I have been trying for about 7 years or so to get this going and have not had much luck at all......Just one scammer after another.....Luckily I catch on before any problems arise....Anyway any input would be appreciated....
I would really like something i can install on our servers



Don


----------



## Riderz Ready (Sep 18, 2008)

I was in application software for 20 years before getting into custom apparel and as you probably already know there are not hundreds but thousands of man hours of development time behind on-line design tools like Inksoft, RSK, etc. Add to that the number of man hours dedicated to these system each month to keep up to date and you have a pricing model that would not allow anyone but the very large corporations to have access to such tools. That is why monthly models have become so popular - people simply can not afford the dollars to outright purchase.

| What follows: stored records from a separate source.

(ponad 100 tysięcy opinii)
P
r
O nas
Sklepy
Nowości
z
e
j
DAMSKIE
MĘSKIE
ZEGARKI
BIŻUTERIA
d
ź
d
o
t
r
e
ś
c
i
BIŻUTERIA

I get a chuckle from the posts claiming people can design these for $3-5K. For those I suggest just sending me your money - that way it will at least go to good use versus flushing it down the toilet on a custom project that will never come to life.

For us the question is not how much it cost but how much revenue can it generate.


----------



## altteam (Jun 2, 2011)

May be you should check Melco Embriodary with their LiveDesigner eCommerce Solution. Guess the price is high but Melco company must be professional in screen printing.


----------